I was in Amsterdam a couple of weeks ago speaking to a group of marketing executives at Royal Philips about the forces that drive the Internet revolution in America. "So what is it about Silicon Valley that makes it so innovative," one Philips executive asked me after my speech. "How easy is it to replicate this innovation in Europe?"
It's a great question -- one that has intrigued me since 1983, when I first arrived in northern California as a graduate student at the University of California at Berkeley. Indeed, it's such a good question that I instantly Googled it when I got back to America.
No, I didn't ask the artificial algorithm. I actually had the good fortune to get through to a real human being at Google. Kent Walker is Google's General Counsel and the guy responsible for running all of the company's legal affairs. What is particularly interesting about Walker is that he's a Silicon Valley native -- having grew up in Palo Alto, the home of Stanford University and both the intellectual and business hub of the Valley. So, when I talked to Walker last week, I asked Google's top lawyer to explain the special relationship between Silicon Valley and technological innovation.

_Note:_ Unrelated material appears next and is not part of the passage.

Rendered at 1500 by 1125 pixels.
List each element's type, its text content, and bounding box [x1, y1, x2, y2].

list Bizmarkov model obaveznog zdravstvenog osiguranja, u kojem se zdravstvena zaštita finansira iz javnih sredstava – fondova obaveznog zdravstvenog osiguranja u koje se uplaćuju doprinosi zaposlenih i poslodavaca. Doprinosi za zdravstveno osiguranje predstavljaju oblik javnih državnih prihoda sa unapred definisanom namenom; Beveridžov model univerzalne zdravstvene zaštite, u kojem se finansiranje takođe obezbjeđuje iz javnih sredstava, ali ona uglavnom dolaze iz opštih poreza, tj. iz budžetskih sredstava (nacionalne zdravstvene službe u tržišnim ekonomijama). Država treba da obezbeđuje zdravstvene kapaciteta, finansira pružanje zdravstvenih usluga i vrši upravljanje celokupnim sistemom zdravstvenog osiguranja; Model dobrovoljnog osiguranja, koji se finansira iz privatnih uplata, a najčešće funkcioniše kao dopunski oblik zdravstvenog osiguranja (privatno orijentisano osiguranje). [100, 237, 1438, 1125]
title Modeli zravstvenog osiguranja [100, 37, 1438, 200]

Walker gave me a whirlwind history lesson in the evolution of Silicon Valley. He started his narrative in what he calls "the growth of the military-industrial complex" of the Fifties which he sees as setting the essential backdrop for all later innovation. Indeed, Walker's father had originally been in the American navy and then worked both for Stanford University and for the aerospace company Lockheed. Growing up in Palo Alto in the Sixties and Seventies, Walker was exposed to technology at a really early age -- first doing very primitive programming in elementary school and then, as a high school student, playing Star Wars games on Stanford university computers.
While Walker believes that the cultural foundations of Silicon Valley revolution need to be understood in the context of the rugged western individualism of the 19th century Californian farmer/rancher/cowboy, he also sees the counter cultural Sixties as adding a curious twist to the local story of technological innovation. It was the radical libertarian spirit of San Francisco in the Sixties, he believes, that provided an ironic remix on the the frontier spirit and risk taking ethos that we now naturally associate with the technology entrepreneur. And he suggested that there is a curious historical parallel between the dreamy hippies of the Sixties and the kids today sitting in Stanford university dorm rooms and dreaming up next generation search engines and social networks.
In addition to the culture of western individualism, Walker believes that liberal bankruptcy laws and laws that make it very easy for individuals to switch companies have also significantly contributed to the uniquely innovative nature of the Silicon Valley economy. This pro entrepreneurial legal culture, with its high toleration for failure and its encouragement of an infinitely mobile workforce, enables what Walker calls "Schumpeter's gale of creative destruction" to successfully blow through Silicon Valley. This is heaven for capitalists and it's why, according to Walker, the region is now the critical engine of the global information economy.
So let's return to that question from the Royal Philips executive -- how easy is it to replicate the innovation of Silicon Valley in Europe? The answer, I fear, is hard, very hard. The strip of flat land between San Jose and San Francisco has a unique cultural, social and economic history. Silicon Valley is an incredibly unlikely beast -- a sui generis hybrid of frontier risk taking, Cold War technology and the counter cultural revolution of the Sixties. Lightening only strikes once – and it's already struck Silicon Valley.